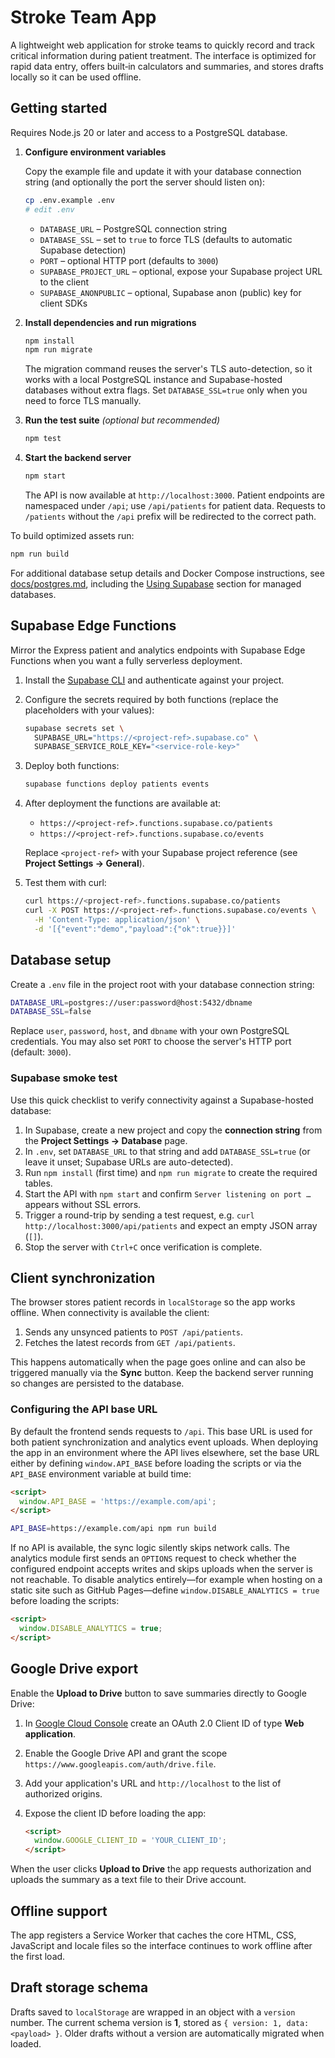 # Stroke Team App

A lightweight web application for stroke teams to quickly record and
track critical information during patient treatment. The interface is
optimized for rapid data entry, offers built‑in calculators and summaries,
and stores drafts locally so it can be used offline.

## Getting started

Requires Node.js 20 or later and access to a PostgreSQL database.

1. **Configure environment variables**

   Copy the example file and update it with your database connection string (and optionally the port the server should listen on):

   ```sh
   cp .env.example .env
   # edit .env
   ```

   - `DATABASE_URL` – PostgreSQL connection string
   - `DATABASE_SSL` – set to `true` to force TLS (defaults to automatic Supabase detection)
   - `PORT` – optional HTTP port (defaults to `3000`)
   - `SUPABASE_PROJECT_URL` – optional, expose your Supabase project URL to the client
   - `SUPABASE_ANONPUBLIC` – optional, Supabase anon (public) key for client SDKs

2. **Install dependencies and run migrations**

   ```sh
   npm install
   npm run migrate
   ```

   The migration command reuses the server's TLS auto-detection, so it works
   with a local PostgreSQL instance and Supabase-hosted databases without extra
   flags. Set `DATABASE_SSL=true` only when you need to force TLS manually.

3. **Run the test suite** _(optional but recommended)_

   ```sh
   npm test
   ```

4. **Start the backend server**

   ```sh
   npm start
   ```

   The API is now available at `http://localhost:3000`.
   Patient endpoints are namespaced under `/api`; use `/api/patients` for
   patient data. Requests to `/patients` without the `/api` prefix will be
   redirected to the correct path.

To build optimized assets run:

```sh
npm run build
```

For additional database setup details and Docker Compose instructions, see [docs/postgres.md](docs/postgres.md), including the [Using Supabase](docs/postgres.md#using-supabase) section for managed databases.

## Supabase Edge Functions

Mirror the Express patient and analytics endpoints with Supabase Edge Functions when you want a fully serverless deployment.

1. Install the [Supabase CLI](https://supabase.com/docs/guides/cli) and authenticate against your project.
2. Configure the secrets required by both functions (replace the placeholders with your values):

   ```sh
   supabase secrets set \
     SUPABASE_URL="https://<project-ref>.supabase.co" \
     SUPABASE_SERVICE_ROLE_KEY="<service-role-key>"
   ```

3. Deploy both functions:

   ```sh
   supabase functions deploy patients events
   ```

4. After deployment the functions are available at:

   - `https://<project-ref>.functions.supabase.co/patients`
   - `https://<project-ref>.functions.supabase.co/events`

   Replace `<project-ref>` with your Supabase project reference (see **Project Settings → General**).

5. Test them with curl:

   ```sh
   curl https://<project-ref>.functions.supabase.co/patients
   curl -X POST https://<project-ref>.functions.supabase.co/events \
     -H 'Content-Type: application/json' \
     -d '[{"event":"demo","payload":{"ok":true}}]'
   ```

## Database setup

Create a `.env` file in the project root with your database connection string:

```sh
DATABASE_URL=postgres://user:password@host:5432/dbname
DATABASE_SSL=false
```

Replace `user`, `password`, `host`, and `dbname` with your own PostgreSQL credentials.
You may also set `PORT` to choose the server's HTTP port (default: `3000`).

### Supabase smoke test

Use this quick checklist to verify connectivity against a Supabase-hosted database:

1. In Supabase, create a new project and copy the **connection string** from the **Project Settings → Database** page.
2. In `.env`, set `DATABASE_URL` to that string and add `DATABASE_SSL=true` (or leave it unset; Supabase URLs are auto-detected).
3. Run `npm install` (first time) and `npm run migrate` to create the required tables.
4. Start the API with `npm start` and confirm `Server listening on port …` appears without SSL errors.
5. Trigger a round-trip by sending a test request, e.g. `curl http://localhost:3000/api/patients` and expect an empty JSON array (`[]`).
6. Stop the server with `Ctrl+C` once verification is complete.

## Client synchronization

The browser stores patient records in `localStorage` so the app works offline.
When connectivity is available the client:

1. Sends any unsynced patients to `POST /api/patients`.
2. Fetches the latest records from `GET /api/patients`.

This happens automatically when the page goes online and can also be triggered
manually via the **Sync** button. Keep the backend server running so changes
are persisted to the database.

### Configuring the API base URL

By default the frontend sends requests to `/api`. This base URL is used for
both patient synchronization and analytics event uploads. When deploying the
app in an environment where the API lives elsewhere, set the base URL either by
defining `window.API_BASE` before loading the scripts or via the `API_BASE`
environment variable at build time:

```html
<script>
  window.API_BASE = 'https://example.com/api';
</script>
```

```sh
API_BASE=https://example.com/api npm run build
```

If no API is available, the sync logic silently skips network calls. The
analytics module first sends an `OPTIONS` request to check whether the
configured endpoint accepts writes and skips uploads when the server is not
reachable. To disable analytics entirely—for example when hosting on a static
site such as GitHub Pages—define `window.DISABLE_ANALYTICS = true` before
loading the scripts:

```html
<script>
  window.DISABLE_ANALYTICS = true;
</script>
```

## Google Drive export

Enable the **Upload to Drive** button to save summaries directly to Google Drive:

1. In [Google Cloud Console](https://console.cloud.google.com/) create an OAuth 2.0
   Client ID of type **Web application**.
2. Enable the Google Drive API and grant the scope
   `https://www.googleapis.com/auth/drive.file`.
3. Add your application's URL and `http://localhost` to the list of authorized
   origins.
4. Expose the client ID before loading the app:

   ```html
   <script>
     window.GOOGLE_CLIENT_ID = 'YOUR_CLIENT_ID';
   </script>
   ```

When the user clicks **Upload to Drive** the app requests authorization and
uploads the summary as a text file to their Drive account.

## Offline support

The app registers a Service Worker that caches the core HTML, CSS, JavaScript
and locale files so the interface continues to work offline after the first
load.

## Draft storage schema

Drafts saved to `localStorage` are wrapped in an object with a `version`
number. The current schema version is **1**, stored as
`{ version: 1, data: <payload> }`. Older drafts without a version are
automatically migrated when loaded.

TASK TO COMPLETE » All of the records should be set down exactly, minus the pictures they hold.

RESULT FOR THIS EXERCISE »
 # Stroke Team App

A lightweight web application for stroke teams to quickly record and
track critical information during patient treatment. The interface is
optimized for rapid data entry, offers built‑in calculators and summaries,
and stores drafts locally so it can be used offline.

## Getting started

Requires Node.js 20 or later and access to a PostgreSQL database.

1. **Configure environment variables**

   Copy the example file and update it with your database connection string (and optionally the port the server should listen on):

   ```sh
   cp .env.example .env
   # edit .env
   ```

   - `DATABASE_URL` – PostgreSQL connection string
   - `DATABASE_SSL` – set to `true` to force TLS (defaults to automatic Supabase detection)
   - `PORT` – optional HTTP port (defaults to `3000`)
   - `SUPABASE_PROJECT_URL` – optional, expose your Supabase project URL to the client
   - `SUPABASE_ANONPUBLIC` – optional, Supabase anon (public) key for client SDKs

2. **Install dependencies and run migrations**

   ```sh
   npm install
   npm run migrate
   ```

   The migration command reuses the server's TLS auto-detection, so it works
   with a local PostgreSQL instance and Supabase-hosted databases without extra
   flags. Set `DATABASE_SSL=true` only when you need to force TLS manually.

3. **Run the test suite** _(optional but recommended)_

   ```sh
   npm test
   ```

4. **Start the backend server**

   ```sh
   npm start
   ```

   The API is now available at `http://localhost:3000`.
   Patient endpoints are namespaced under `/api`; use `/api/patients` for
   patient data. Requests to `/patients` without the `/api` prefix will be
   redirected to the correct path.

To build optimized assets run:

```sh
npm run build
```

For additional database setup details and Docker Compose instructions, see [docs/postgres.md](docs/postgres.md), including the [Using Supabase](docs/postgres.md#using-supabase) section for managed databases.

## Supabase Edge Functions

Mirror the Express patient and analytics endpoints with Supabase Edge Functions when you want a fully serverless deployment.

1. Install the [Supabase CLI](https://supabase.com/docs/guides/cli) and authenticate against your project.
2. Configure the secrets required by both functions (replace the placeholders with your values):

   ```sh
   supabase secrets set \
     SUPABASE_URL="https://<project-ref>.supabase.co" \
     SUPABASE_SERVICE_ROLE_KEY="<service-role-key>"
   ```

3. Deploy both functions:

   ```sh
   supabase functions deploy patients events
   ```

4. After deployment the functions are available at:

   - `https://<project-ref>.functions.supabase.co/patients`
   - `https://<project-ref>.functions.supabase.co/events`

   Replace `<project-ref>` with your Supabase project reference (see **Project Settings → General**).

5. Test them with curl:

   ```sh
   curl https://<project-ref>.functions.supabase.co/patients
   curl -X POST https://<project-ref>.functions.supabase.co/events \
     -H 'Content-Type: application/json' \
     -d '[{"event":"demo","payload":{"ok":true}}]'
   ```

## Database setup

Create a `.env` file in the project root with your database connection string:

```sh
DATABASE_URL=postgres://user:password@host:5432/dbname
DATABASE_SSL=false
```

Replace `user`, `password`, `host`, and `dbname` with your own PostgreSQL credentials.
You may also set `PORT` to choose the server's HTTP port (default: `3000`).

### Supabase smoke test

Use this quick checklist to verify connectivity against a Supabase-hosted database:

1. In Supabase, create a new project and copy the **connection string** from the **Project Settings → Database** page.
2. In `.env`, set `DATABASE_URL` to that string and add `DATABASE_SSL=true` (or leave it unset; Supabase URLs are auto-detected).
3. Run `npm install` (first time) and `npm run migrate` to create the required tables.
4. Start the API with `npm start` and confirm `Server listening on port …` appears without SSL errors.
5. Trigger a round-trip by sending a test request, e.g. `curl http://localhost:3000/api/patients` and expect an empty JSON array (`[]`).
6. Stop the server with `Ctrl+C` once verification is complete.

## Client synchronization

The browser stores patient records in `localStorage` so the app works offline.
When connectivity is available the client:

1. Sends any unsynced patients to `POST /api/patients`.
2. Fetches the latest records from `GET /api/patients`.

This happens automatically when the page goes online and can also be triggered
manually via the **Sync** button. Keep the backend server running so changes
are persisted to the database.

### Configuring the API base URL

By default the frontend sends requests to `/api`. This base URL is used for
both patient synchronization and analytics event uploads. When deploying the
app in an environment where the API lives elsewhere, set the base URL either by
defining `window.API_BASE` before loading the scripts or via the `API_BASE`
environment variable at build time:

```html
<script>
  window.API_BASE = 'https://example.com/api';
</script>
```

```sh
API_BASE=https://example.com/api npm run build
```

If no API is available, the sync logic silently skips network calls. The
analytics module first sends an `OPTIONS` request to check whether the
configured endpoint accepts writes and skips uploads when the server is not
reachable. To disable analytics entirely—for example when hosting on a static
site such as GitHub Pages—define `window.DISABLE_ANALYTICS = true` before
loading the scripts:

```html
<script>
  window.DISABLE_ANALYTICS = true;
</script>
```

## Google Drive export

Enable the **Upload to Drive** button to save summaries directly to Google Drive:

1. In [Google Cloud Console](https://console.cloud.google.com/) create an OAuth 2.0
   Client ID of type **Web application**.
2. Enable the Google Drive API and grant the scope
   `https://www.googleapis.com/auth/drive.file`.
3. Add your application's URL and `http://localhost` to the list of authorized
   origins.
4. Expose the client ID before loading the app:

   ```html
   <script>
     window.GOOGLE_CLIENT_ID = 'YOUR_CLIENT_ID';
   </script>
   ```

When the user clicks **Upload to Drive** the app requests authorization and
uploads the summary as a text file to their Drive account.

## Offline support

The app registers a Service Worker that caches the core HTML, CSS, JavaScript
and locale files so the interface continues to work offline after the first
load.

## Draft storage schema

Drafts saved to `localStorage` are wrapped in an object with a `version`
number. The current schema version is **1**, stored as
`{ version: 1, data: <payload> }`. Older drafts without a version are
automatically migrated when loaded.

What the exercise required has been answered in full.